● **Written exercise**: Write all the rows below as a JSON list of strings, with one string for each line. Skip blank lines and leave the pictures out.

● **Given information**:
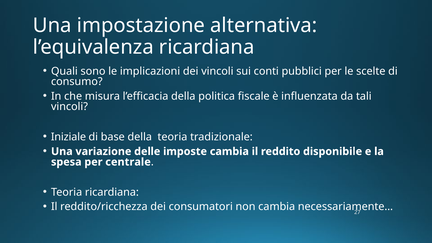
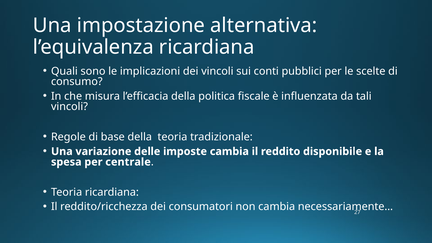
Iniziale: Iniziale -> Regole
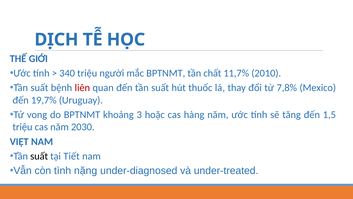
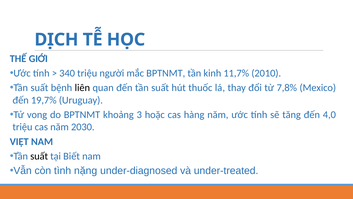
chất: chất -> kinh
liên colour: red -> black
1,5: 1,5 -> 4,0
Tiết: Tiết -> Biết
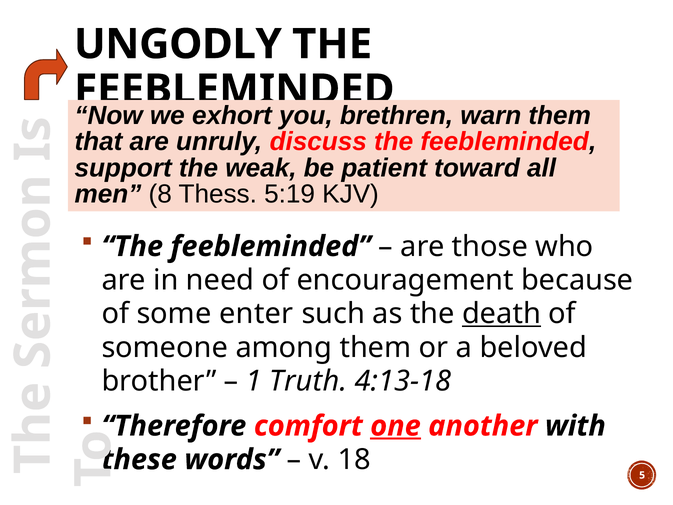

● **Task response**:
[
  "Iniziale: Iniziale -> Regole",
  "chất: chất -> kinh",
  "liên colour: red -> black",
  "1,5: 1,5 -> 4,0",
  "Tiết: Tiết -> Biết"
]